Every centos6-regression run since 3:15pm Jenkins time yesterday has been failing in the same way, across multiple slaves. Latest example: https://build.gluster.org/job/centos6-regression/3656/console 04:47:38 Triggered by Gerrit: https://review.gluster.org/16903 04:47:38 Construction à distance sur slave1.cloud.gluster.org (rackspace_regression_2gb) in workspace /home/jenkins/root/workspace/centos6-regression 04:47:39 > git rev-parse --is-inside-work-tree # timeout=10 04:47:39 Fetching changes from the remote Git repository 04:47:39 > git config remote.origin.url git://review.gluster.org/glusterfs.git # timeout=10 04:47:39 ERROR: Error fetching remote repo 'origin' 04:47:39 hudson.plugins.git.GitException: Failed to fetch from git://review.gluster.org/glusterfs.git 04:47:39 at hudson.plugins.git.GitSCM.fetchFrom(GitSCM.java:806) 04:47:39 at hudson.plugins.git.GitSCM.retrieveChanges(GitSCM.java:1066) 04:47:39 at hudson.plugins.git.GitSCM.checkout(GitSCM.java:1097) 04:47:39 at hudson.scm.SCM.checkout(SCM.java:485) 04:47:39 at hudson.model.AbstractProject.checkout(AbstractProject.java:1269) 04:47:39 at hudson.model.AbstractBuild$AbstractBuildExecution.defaultCheckout(AbstractBuild.java:607) 04:47:39 at jenkins.scm.SCMCheckoutStrategy.checkout(SCMCheckoutStrategy.java:86) 04:47:39 at hudson.model.AbstractBuild$AbstractBuildExecution.run(AbstractBuild.java:529) 04:47:39 at hudson.model.Run.execute(Run.java:1738) 04:47:39 at hudson.model.FreeStyleBuild.run(FreeStyleBuild.java:43) 04:47:39 at hudson.model.ResourceController.execute(ResourceController.java:98) 04:47:39 at hudson.model.Executor.run(Executor.java:410) 04:47:39 Caused by: hudson.plugins.git.GitException: Command "git config remote.origin.url git://review.gluster.org/glusterfs.git" returned status code 4: 04:47:39 stdout: 04:47:39 stderr: error: failed to write new configuration file .git/config.lock 04:47:39 04:47:39 at org.jenkinsci.plugins.gitclient.CliGitAPIImpl.launchCommandIn(CliGitAPIImpl.java:1784) It's amusing that some of the messages (especially for aborted tasks) are in French, but I don't think that's the real issue here. There seems to be some kind of permission problem affecting all machines.

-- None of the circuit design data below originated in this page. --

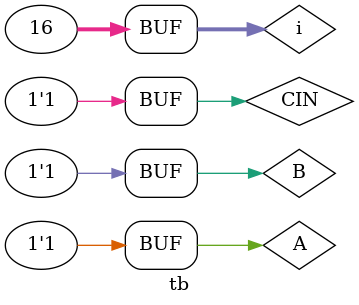
<source format=v>
module full_adder (output sum, cout,
                   input a, b, cin);
  
  assign {cout, sum} = a+b+cin;
  
endmodule

//testbench
module tb;
  reg A,B,CIN;
  wire SUM,COUT;
  integer i;
  
  full_adder u1 (.a(A), .b(B), .cin(CIN), .sum(SUM), .cout(COUT));
  
  initial 
    begin
      
      A <= 1'b0;
      B <= 1'b0;
      CIN <= 1'b0;
      
      $monitor ("a=%b, b=%b, cin=%b, sum =%b, cout =%b", A,B,CIN,SUM,COUT);
      
      for (i=0; i<16; i=i+1)
        begin
          {CIN, A, B} = i;
          #10;
        end
      
    end
endmodule

</source>
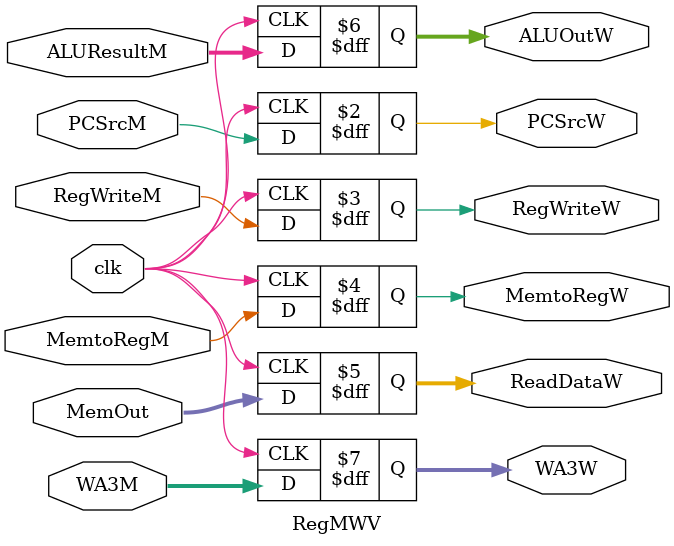
<source format=sv>
module RegMWV (	input logic clk,
					input logic PCSrcM, RegWriteM, MemtoRegM,
					input logic [255:0] MemOut, ALUResultM,
					input logic [2:0] WA3M,
					output logic PCSrcW, RegWriteW, MemtoRegW,
					output logic [255:0] ReadDataW,ALUOutW,
					output logic [2:0] WA3W);
					

always_ff @(posedge clk) begin

		PCSrcW <= PCSrcM;
		RegWriteW <= RegWriteM;
		MemtoRegW <= MemtoRegM;
		ReadDataW <= MemOut;
		ALUOutW <= ALUResultM;
		WA3W <= WA3M;

end

endmodule 
</source>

Oops, I'm not sure what went wrong here. There was a long-running prove command. I killed that and rebooted the machine. Hopefully, that'll get it back and running. I've now done a retrigger that's been assigned to other machines.
I was having problems with jobs for 16905 hanging, but it seems like a bit of an unlikely coincidence that those would exactly account for the multiple machines observing this issue. Also, it's still not clear how that cause would lead to that effect). Until we figure out how they're connected, should we perhaps be more liberal about rebooting machines automatically after failed/aborted runs?
The two machines I had to involve myself in both ran out of space. It had a 15G big glusterd log file. Is there a new test that's creating a lot of volumes or generating a lot of log entries?
Turns out it was due to Jeff's patch. This should be fixed now.